Given entries Start Marker

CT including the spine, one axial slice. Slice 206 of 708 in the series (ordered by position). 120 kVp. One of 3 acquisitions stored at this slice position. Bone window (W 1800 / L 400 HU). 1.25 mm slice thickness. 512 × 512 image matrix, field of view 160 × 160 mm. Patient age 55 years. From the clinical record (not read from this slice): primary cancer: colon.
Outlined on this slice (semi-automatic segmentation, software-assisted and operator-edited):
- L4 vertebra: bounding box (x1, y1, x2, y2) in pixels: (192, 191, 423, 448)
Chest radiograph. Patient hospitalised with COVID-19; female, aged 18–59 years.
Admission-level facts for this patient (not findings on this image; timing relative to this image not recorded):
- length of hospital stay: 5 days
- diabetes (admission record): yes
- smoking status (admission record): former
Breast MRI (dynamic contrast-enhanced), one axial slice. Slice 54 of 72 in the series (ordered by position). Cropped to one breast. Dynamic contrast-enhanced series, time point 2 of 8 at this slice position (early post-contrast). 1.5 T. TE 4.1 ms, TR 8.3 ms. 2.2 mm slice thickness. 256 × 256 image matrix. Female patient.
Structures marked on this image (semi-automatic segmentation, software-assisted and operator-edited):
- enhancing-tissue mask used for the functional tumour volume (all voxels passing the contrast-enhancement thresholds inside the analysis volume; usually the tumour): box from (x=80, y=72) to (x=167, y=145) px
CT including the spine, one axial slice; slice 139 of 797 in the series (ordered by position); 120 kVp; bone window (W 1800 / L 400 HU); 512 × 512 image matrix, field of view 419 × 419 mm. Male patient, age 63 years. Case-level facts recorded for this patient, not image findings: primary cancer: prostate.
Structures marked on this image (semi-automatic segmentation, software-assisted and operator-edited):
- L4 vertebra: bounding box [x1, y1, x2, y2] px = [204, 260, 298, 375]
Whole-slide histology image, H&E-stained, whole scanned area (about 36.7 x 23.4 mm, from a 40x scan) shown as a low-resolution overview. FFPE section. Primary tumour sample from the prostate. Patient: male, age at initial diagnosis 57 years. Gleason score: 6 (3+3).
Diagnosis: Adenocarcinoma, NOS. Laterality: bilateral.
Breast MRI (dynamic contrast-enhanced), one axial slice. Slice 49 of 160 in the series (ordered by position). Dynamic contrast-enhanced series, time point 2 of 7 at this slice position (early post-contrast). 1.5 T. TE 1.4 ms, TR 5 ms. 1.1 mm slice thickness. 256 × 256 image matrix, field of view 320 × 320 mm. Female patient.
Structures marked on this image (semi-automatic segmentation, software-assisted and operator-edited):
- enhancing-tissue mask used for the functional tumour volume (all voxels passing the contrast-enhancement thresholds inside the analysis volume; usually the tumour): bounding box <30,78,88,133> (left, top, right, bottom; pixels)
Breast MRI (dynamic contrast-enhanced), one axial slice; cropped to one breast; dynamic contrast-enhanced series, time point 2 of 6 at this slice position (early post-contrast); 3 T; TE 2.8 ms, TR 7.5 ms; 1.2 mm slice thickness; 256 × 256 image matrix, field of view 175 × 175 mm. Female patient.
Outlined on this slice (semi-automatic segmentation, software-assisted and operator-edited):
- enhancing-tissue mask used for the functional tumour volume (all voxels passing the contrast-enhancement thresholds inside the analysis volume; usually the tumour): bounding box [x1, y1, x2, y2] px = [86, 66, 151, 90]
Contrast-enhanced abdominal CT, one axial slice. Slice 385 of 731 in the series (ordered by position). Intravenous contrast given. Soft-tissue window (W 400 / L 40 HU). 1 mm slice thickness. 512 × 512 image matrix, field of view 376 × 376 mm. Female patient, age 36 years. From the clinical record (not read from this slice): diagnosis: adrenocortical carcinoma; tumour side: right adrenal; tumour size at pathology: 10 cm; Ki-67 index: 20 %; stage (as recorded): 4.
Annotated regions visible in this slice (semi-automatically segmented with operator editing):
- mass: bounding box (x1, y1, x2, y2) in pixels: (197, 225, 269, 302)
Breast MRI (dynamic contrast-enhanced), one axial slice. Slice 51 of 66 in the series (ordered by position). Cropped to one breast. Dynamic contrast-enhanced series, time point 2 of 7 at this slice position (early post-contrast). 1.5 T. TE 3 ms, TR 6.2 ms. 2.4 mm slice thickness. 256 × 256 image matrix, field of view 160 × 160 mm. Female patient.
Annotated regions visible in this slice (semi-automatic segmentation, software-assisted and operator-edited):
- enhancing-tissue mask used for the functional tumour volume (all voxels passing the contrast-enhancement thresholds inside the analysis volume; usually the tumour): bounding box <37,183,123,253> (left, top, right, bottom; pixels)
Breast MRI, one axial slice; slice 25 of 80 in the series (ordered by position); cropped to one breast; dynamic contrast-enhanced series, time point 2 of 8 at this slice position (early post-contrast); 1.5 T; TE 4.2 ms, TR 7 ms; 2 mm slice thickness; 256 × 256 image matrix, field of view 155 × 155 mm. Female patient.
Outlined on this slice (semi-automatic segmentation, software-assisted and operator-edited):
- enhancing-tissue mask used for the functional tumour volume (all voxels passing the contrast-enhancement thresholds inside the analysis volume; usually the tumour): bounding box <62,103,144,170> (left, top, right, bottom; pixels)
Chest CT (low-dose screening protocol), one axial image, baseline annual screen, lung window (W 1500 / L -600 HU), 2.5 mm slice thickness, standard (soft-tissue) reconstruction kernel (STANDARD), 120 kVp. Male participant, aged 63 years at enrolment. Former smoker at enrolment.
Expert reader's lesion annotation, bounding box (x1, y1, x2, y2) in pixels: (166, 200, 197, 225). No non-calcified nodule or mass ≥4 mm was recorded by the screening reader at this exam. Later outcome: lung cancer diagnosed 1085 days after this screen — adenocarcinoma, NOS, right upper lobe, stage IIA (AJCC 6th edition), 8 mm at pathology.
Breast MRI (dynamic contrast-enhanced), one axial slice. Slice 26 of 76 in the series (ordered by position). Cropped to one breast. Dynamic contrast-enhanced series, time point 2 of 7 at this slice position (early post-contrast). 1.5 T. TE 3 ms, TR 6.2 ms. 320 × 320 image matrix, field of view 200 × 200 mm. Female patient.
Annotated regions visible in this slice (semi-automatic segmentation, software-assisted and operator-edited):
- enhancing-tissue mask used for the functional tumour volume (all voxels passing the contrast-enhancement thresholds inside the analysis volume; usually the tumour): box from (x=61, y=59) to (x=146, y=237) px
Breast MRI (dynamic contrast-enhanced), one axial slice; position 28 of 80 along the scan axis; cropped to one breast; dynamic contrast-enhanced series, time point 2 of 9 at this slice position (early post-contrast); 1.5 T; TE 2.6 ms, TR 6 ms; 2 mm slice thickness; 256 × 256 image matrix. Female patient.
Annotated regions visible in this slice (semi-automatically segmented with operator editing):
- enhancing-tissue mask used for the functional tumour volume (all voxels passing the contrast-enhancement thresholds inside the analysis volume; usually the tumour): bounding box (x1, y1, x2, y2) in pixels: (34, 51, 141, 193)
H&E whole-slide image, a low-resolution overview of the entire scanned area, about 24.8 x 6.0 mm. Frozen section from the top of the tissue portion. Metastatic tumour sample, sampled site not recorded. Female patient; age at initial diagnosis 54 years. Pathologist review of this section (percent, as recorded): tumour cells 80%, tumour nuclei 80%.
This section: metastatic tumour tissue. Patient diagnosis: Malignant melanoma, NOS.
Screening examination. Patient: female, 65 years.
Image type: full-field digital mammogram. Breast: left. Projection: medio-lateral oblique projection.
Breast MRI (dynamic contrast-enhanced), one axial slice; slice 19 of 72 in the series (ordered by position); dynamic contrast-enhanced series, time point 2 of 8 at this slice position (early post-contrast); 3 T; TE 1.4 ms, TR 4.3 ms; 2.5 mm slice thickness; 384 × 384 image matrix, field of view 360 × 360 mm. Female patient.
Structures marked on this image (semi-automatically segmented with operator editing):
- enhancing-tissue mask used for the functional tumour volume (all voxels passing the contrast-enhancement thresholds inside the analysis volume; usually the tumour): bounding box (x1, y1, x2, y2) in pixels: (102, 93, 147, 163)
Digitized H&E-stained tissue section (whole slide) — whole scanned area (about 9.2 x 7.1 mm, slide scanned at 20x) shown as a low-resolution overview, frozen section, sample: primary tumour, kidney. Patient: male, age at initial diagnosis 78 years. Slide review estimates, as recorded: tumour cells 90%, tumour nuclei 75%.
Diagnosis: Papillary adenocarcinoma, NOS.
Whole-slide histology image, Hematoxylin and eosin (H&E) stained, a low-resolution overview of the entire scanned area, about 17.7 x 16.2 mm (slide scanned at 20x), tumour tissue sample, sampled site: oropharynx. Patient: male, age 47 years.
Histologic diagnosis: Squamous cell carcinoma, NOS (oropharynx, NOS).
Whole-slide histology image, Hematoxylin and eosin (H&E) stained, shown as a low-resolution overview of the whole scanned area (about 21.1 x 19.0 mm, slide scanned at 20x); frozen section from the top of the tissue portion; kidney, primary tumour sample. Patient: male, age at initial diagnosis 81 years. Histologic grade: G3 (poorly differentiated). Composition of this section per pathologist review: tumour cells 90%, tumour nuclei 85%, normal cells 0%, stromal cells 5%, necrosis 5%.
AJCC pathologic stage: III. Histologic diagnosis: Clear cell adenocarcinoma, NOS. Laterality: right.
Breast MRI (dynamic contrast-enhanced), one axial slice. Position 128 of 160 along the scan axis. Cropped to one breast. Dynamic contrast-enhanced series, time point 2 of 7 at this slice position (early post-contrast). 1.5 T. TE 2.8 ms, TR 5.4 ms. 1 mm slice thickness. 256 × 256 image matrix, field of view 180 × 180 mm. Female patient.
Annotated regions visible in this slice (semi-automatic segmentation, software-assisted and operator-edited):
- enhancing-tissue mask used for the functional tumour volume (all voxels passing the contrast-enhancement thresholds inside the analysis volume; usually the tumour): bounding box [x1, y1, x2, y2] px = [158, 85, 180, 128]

Given entries End Marker

Assignment: Please list every line of the records that contains "with".

Task solution:
Chest radiograph. Patient hospitalised with COVID-19; female, aged 18–59 years.
Annotated regions visible in this slice (semi-automatically segmented with operator editing):
Annotated regions visible in this slice (semi-automatically segmented with operator editing):
Structures marked on this image (semi-automatically segmented with operator editing):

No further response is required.